While cycling and the arts bring energy to the streets, the city’s economy remains anchored by Walmart, the local prison, the local cannabis grower, the local hospital, and the local railroad. Cumberland’s lower‑paying jobs leave many workers weary yet hopeful, buoyed by the city’s illustrious past and the dreamers and doers grounded in grit, determination, and inspiration who are intent on reconfiguring its future.
Like The Little Engine That Could, Cumberland climbs toward a new summit. The determination that once fired its furnaces now fuels cultural ascent. You hear it in the whistle of the Western Maryland Scenic Railroad, laughter from galleries and cafés, and the hum of renewal downtown.

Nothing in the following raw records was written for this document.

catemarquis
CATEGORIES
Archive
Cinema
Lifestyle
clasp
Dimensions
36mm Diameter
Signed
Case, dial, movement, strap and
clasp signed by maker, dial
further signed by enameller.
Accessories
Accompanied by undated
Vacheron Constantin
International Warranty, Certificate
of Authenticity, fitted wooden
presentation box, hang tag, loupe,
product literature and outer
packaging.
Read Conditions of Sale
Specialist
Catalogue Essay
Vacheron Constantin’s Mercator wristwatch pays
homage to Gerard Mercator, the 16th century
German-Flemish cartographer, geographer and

Steady, creative, and quietly sure—the Queen City whispers with conviction: I think I can.
Fascinating Facts About Cumberland, Md.
B’er Chayim Temple, built around 1865 with Gothic Revival architecture, is one of Maryland’s oldest surviving synagogue buildings and has been continuously used by the Jewish community.
Western Maryland Scenic Railroad
The railroad offers scenic rides through historic mountain tunnels previously used by coal trains, highlighting Cumberland’s rail heritage.
Fort Cumberland (1754)
This frontier outpost was a key site during the French and Indian War; figures like George Washington (not Daniel Boone or Thomas Jefferson directly) were involved, though Jefferson later referenced the area.
Allegany Museum
The museum displays artifacts tied to the National Road, America’s first federal highway, which originated near Cumberland.
Great Allegheny Passage
The trailhead in Cumberland attracts tens of thousands of cyclists annually on this popular rail-trail from D.C. to Pittsburgh (exact 150,000+ figure unconfirmed but plausible for the network).